[RECORDS — start]

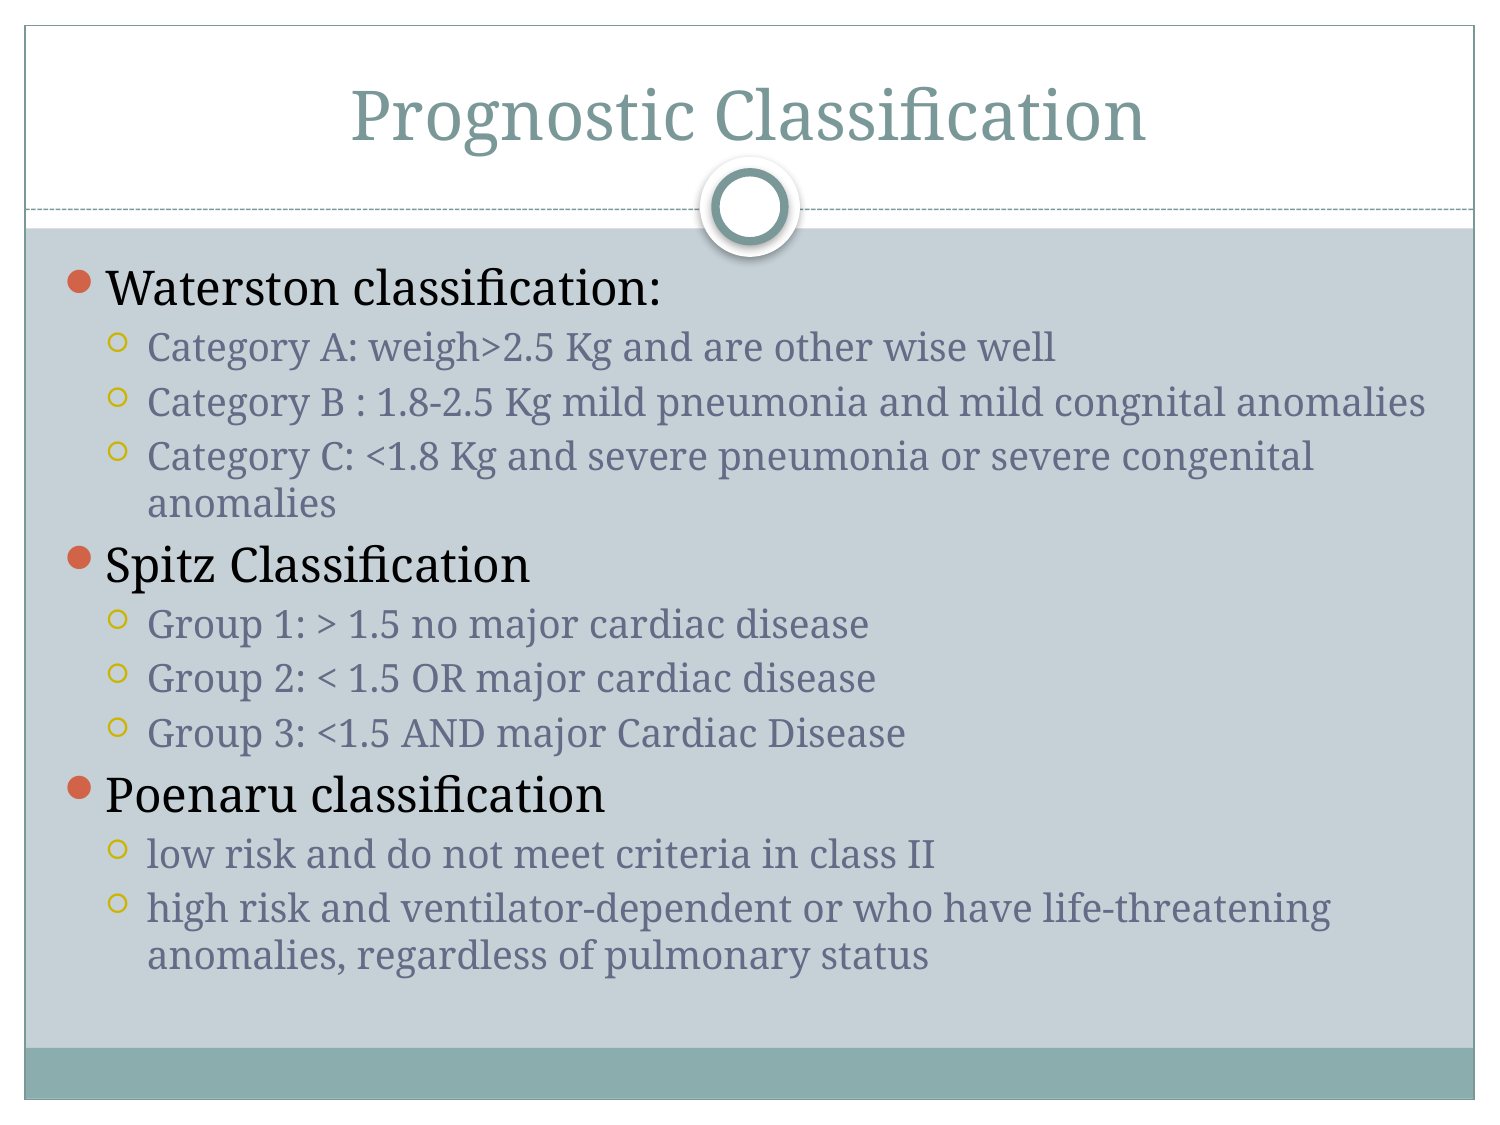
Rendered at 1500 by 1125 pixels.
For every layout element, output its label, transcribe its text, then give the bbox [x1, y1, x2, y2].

list Waterston classification: Category A: weigh>2.5 Kg and are other wise well Category B : 1.8-2.5 Kg mild pneumonia and mild congnital anomalies Category C: <1.8 Kg and severe pneumonia or severe congenital anomalies Spitz Classification Group 1: > 1.5 no major cardiac disease Group 2: < 1.5 OR major cardiac disease Group 3: <1.5 AND major Cardiac Disease Poenaru classification low risk and do not meet criteria in class II high risk and ventilator-dependent or who have life-threatening anomalies, regardless of pulmonary status [49, 250, 1445, 1001]
title Prognostic Classification [49, 37, 1450, 162]
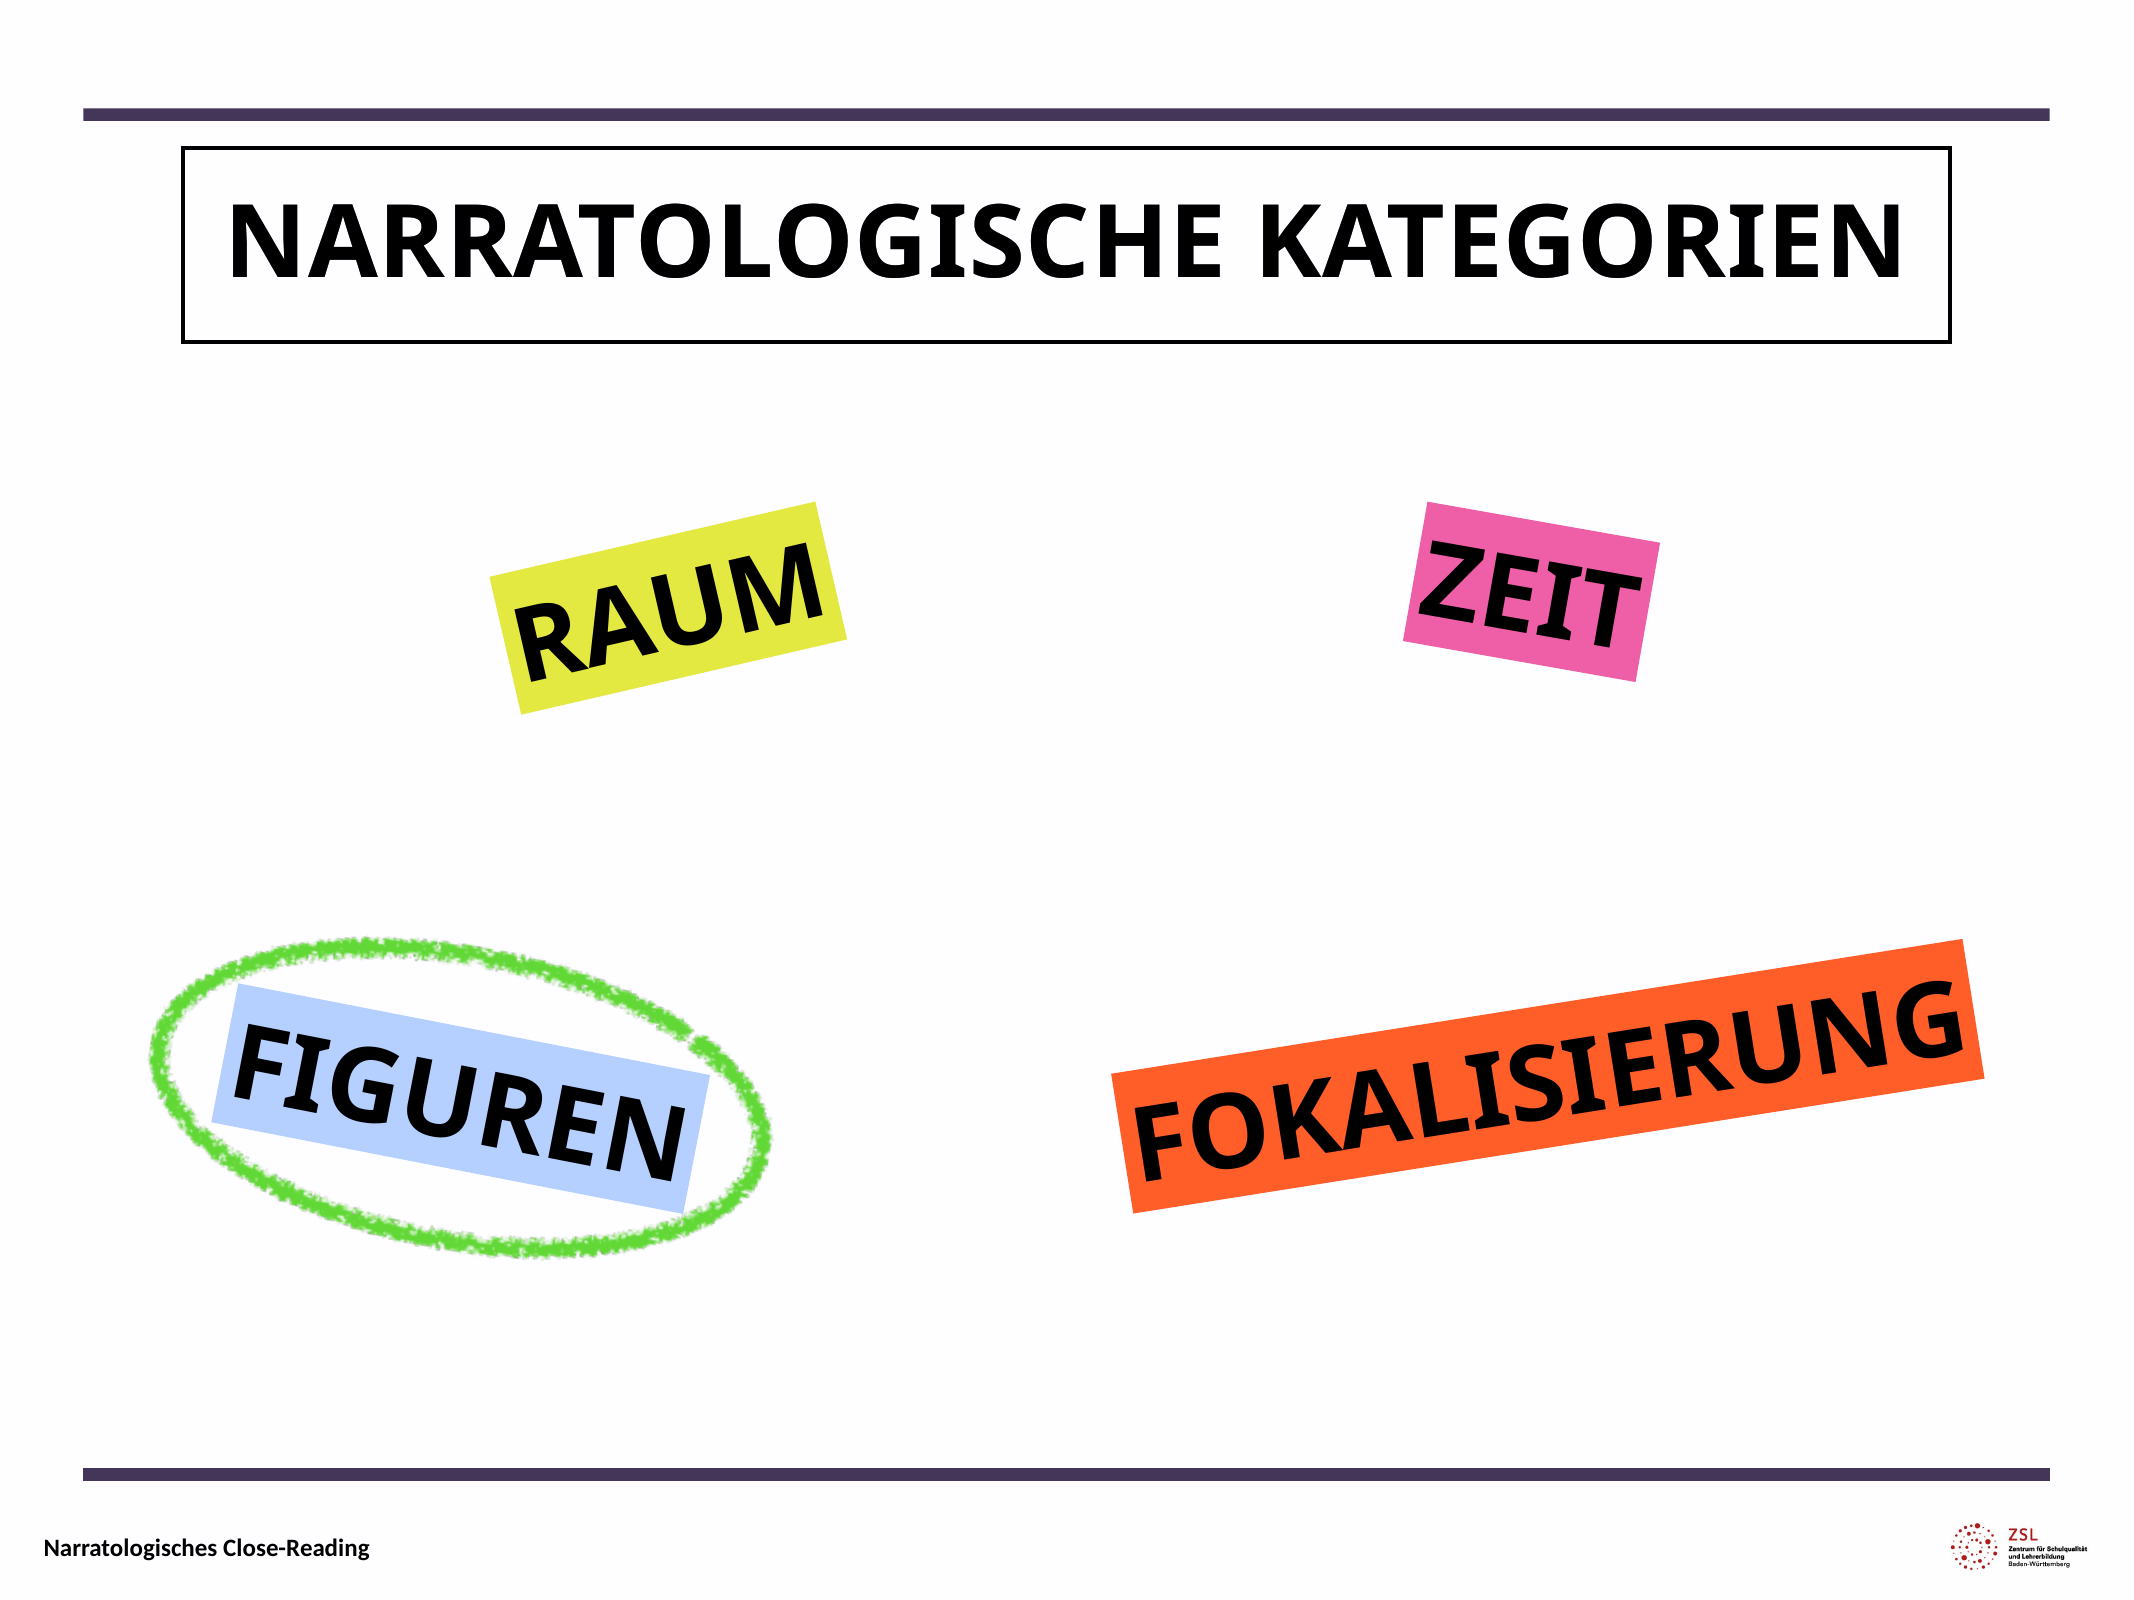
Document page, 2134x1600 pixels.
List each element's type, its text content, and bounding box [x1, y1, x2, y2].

text_box ZEIT [1402, 501, 1661, 683]
picture [1938, 1510, 2099, 1582]
picture [123, 892, 799, 1306]
text_box FOKALISIERUNG [1111, 938, 1985, 1214]
text_box RAUM [489, 501, 848, 715]
text_box Narratologisches Close-Reading [35, 1522, 379, 1570]
text_box narratologische kategorien [183, 147, 1950, 342]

[RECORDS — finish]

__TASK PROMPT__:
Report each line of the data in which "pixels" occurs.

__WRITTEN REPLY__:
Rendered at 1500 by 1125 pixels.
Document page, 2134x1600 pixels.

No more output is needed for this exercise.